Invariance is just one type of history.

It all comes down to the "is-a" principle. This is why I do not agree with the statement

Thus, one can derive a circle with fixed center but mutable radius from immutable point without violating LSP.

The coordinates of the point are hacked for a new purpose. The fact that the center of a circle is a point does not make a circle a point. This way you could descend anything that just happens to have two numbers as properties from Point and claim you are good. This is a too technical approach, we should respect semantics as well.

But, you may argue, my program won't break if I were to use circles (with a default radius I do not care about) for all my points. That is only true as long as you do not draw anything.

This may be the example you asked for. Invariance is satisfied if you only look at the data. However, if you bring in semantics and behavior, things will fall apart.

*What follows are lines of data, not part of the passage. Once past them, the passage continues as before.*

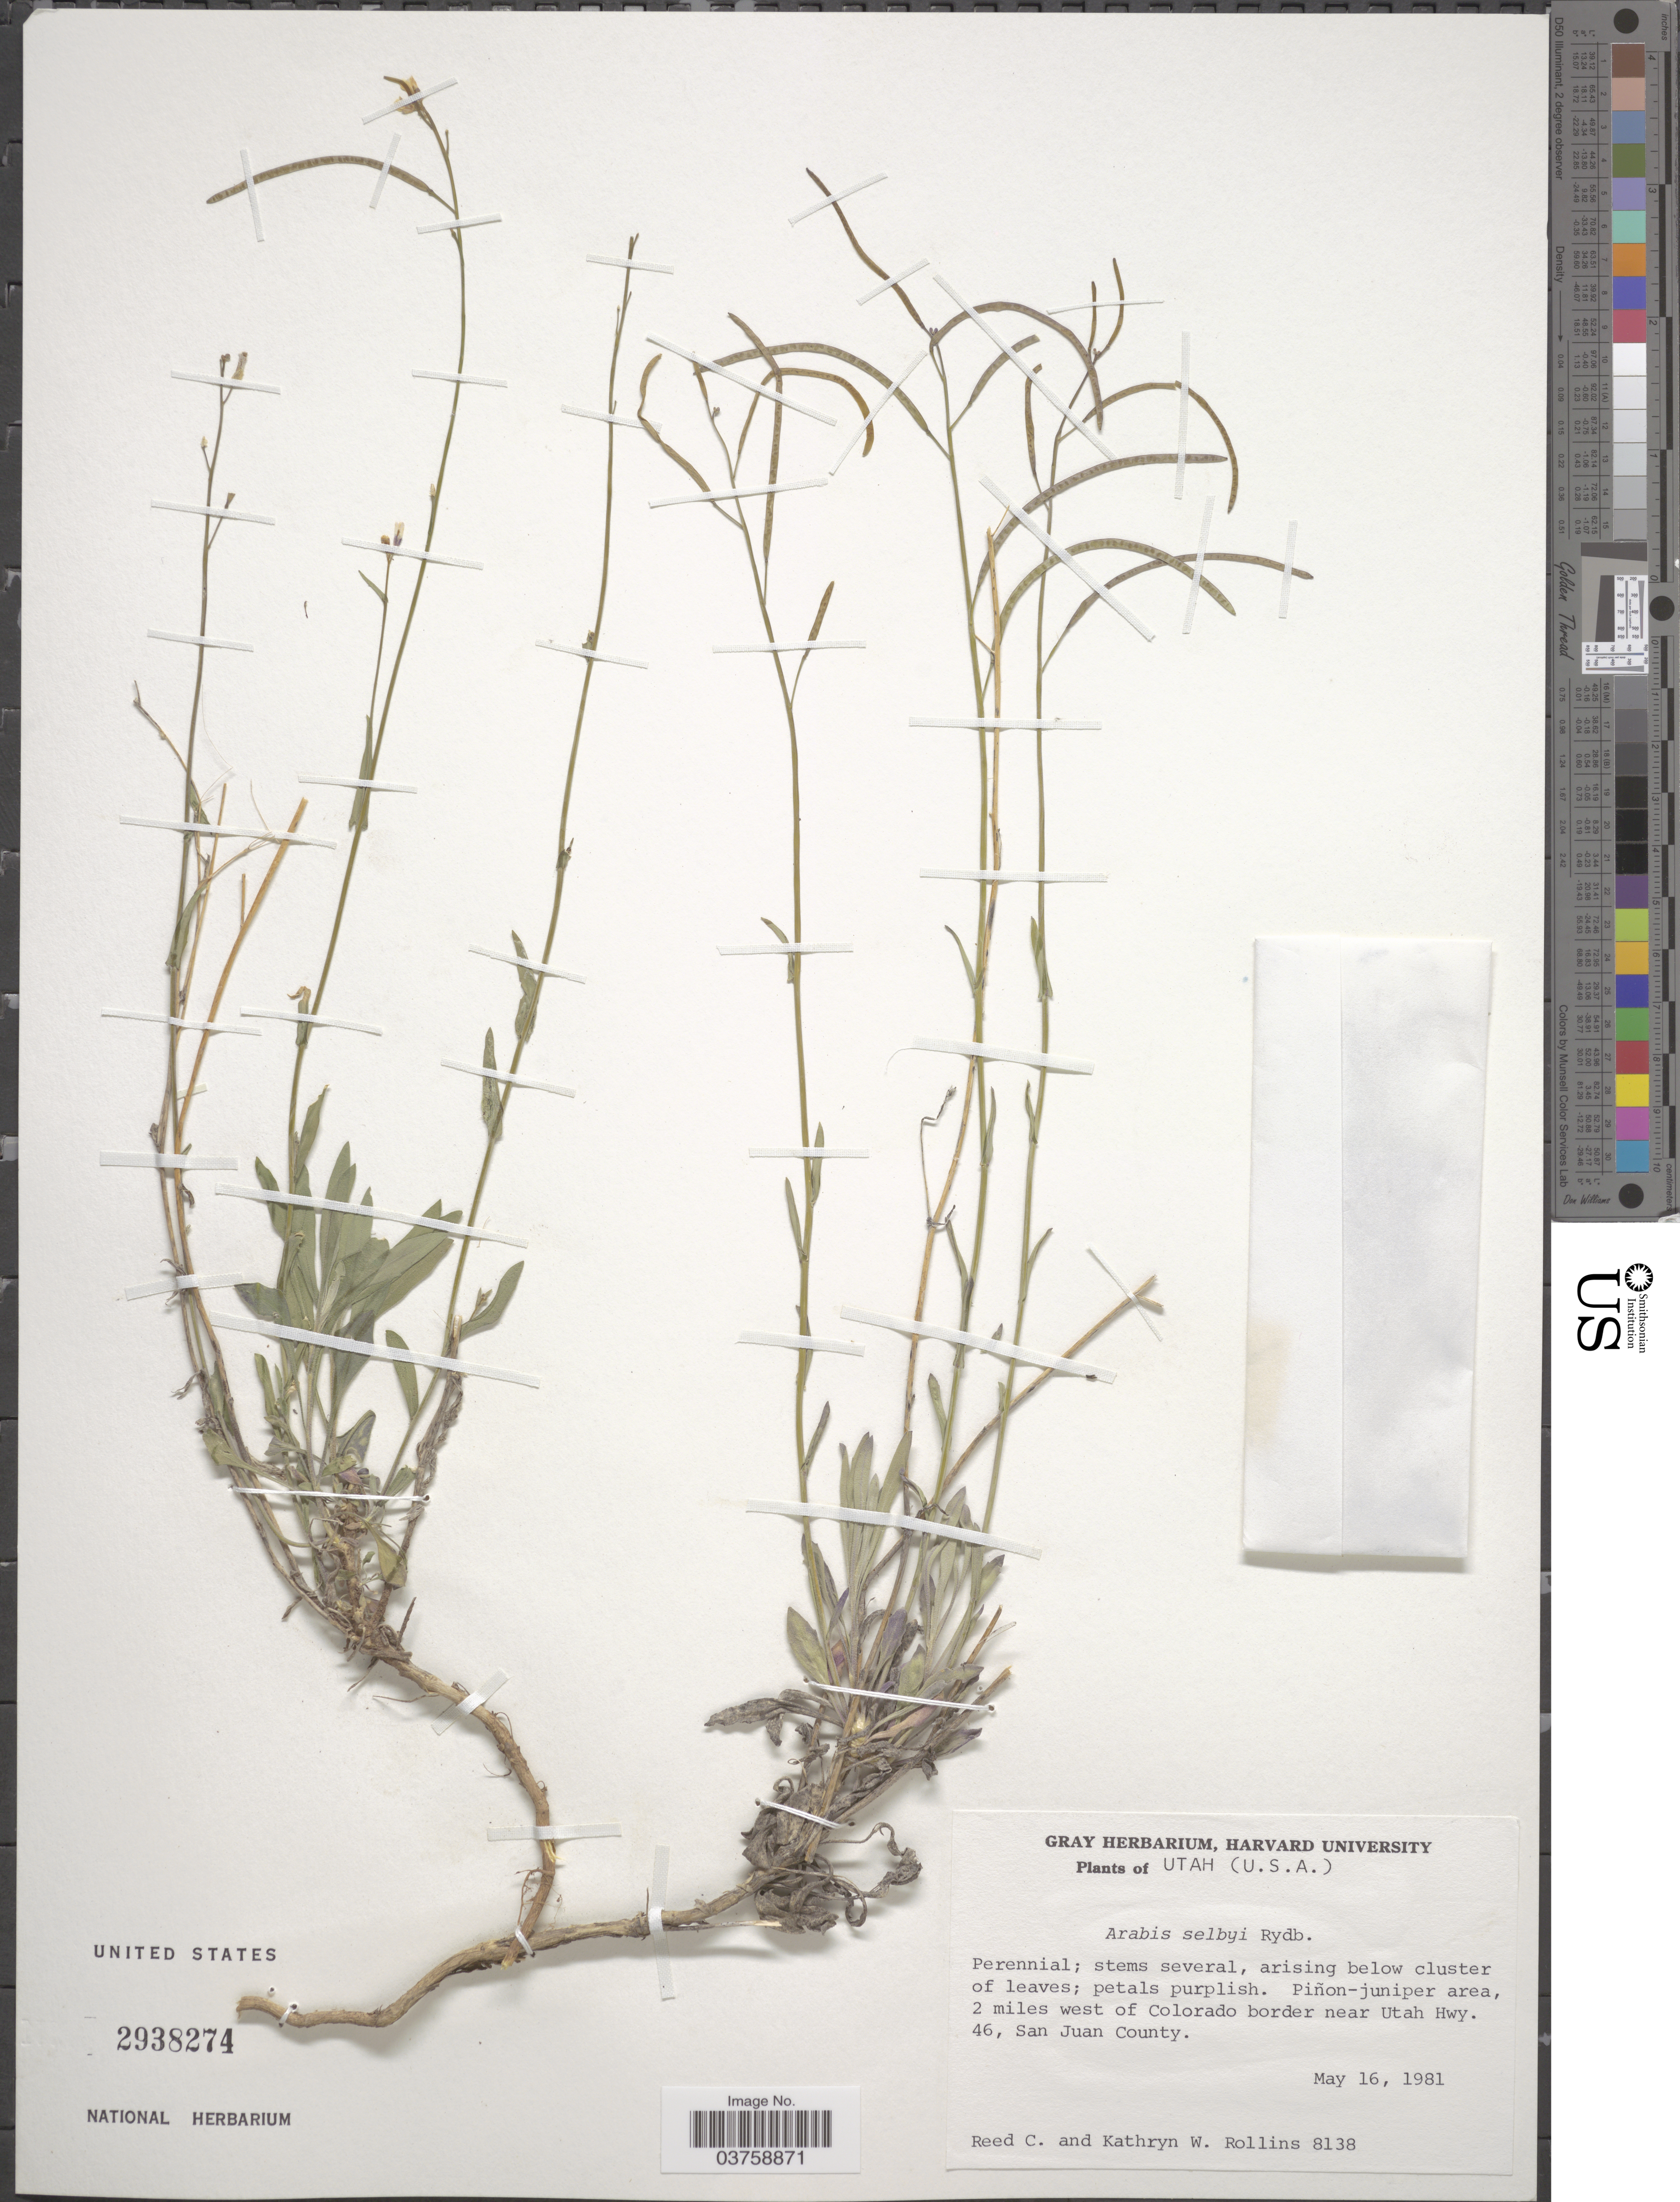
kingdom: Plantae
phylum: Tracheophyta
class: Magnoliopsida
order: Brassicales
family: Brassicaceae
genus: Arabis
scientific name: Arabis selbyi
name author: Rydb.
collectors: R. C. Rollins & K. W. Rollins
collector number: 8138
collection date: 1981-05-16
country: United States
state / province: Utah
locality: Piñon-juniper area, 2 miles west of Colorado border near Utah Hwy. 46, San Juan County.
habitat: pinon-juniper area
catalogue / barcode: US 2938274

  • "program won't break" really means that the procedure (or a collaboration of objects) that uses the type in that particular role won't break. I do agree that the point-circle example is confusing; perhaps a better arrangement that would make more sense semantically would be something like: there's a role interface AnchorPointSource (a thing that can provide an (X, Y) pair to serve as an anchor point), and then have both point and circle (and some other types) implement that - assuming this serves some purpose in the domain. LSP essentially defines "is-a" as a behavior-based relationship. Apr 12, 2020 at 13:22
  • It's still true if you draw, as long as your drawing routine doesn't downcast the points back to circle, and Circle doesn't override a draw method from Point. Downcasting is generally unsafe, and overriding draw with an implementation that doesn't meet the specification of Point.draw would be an LSP violation.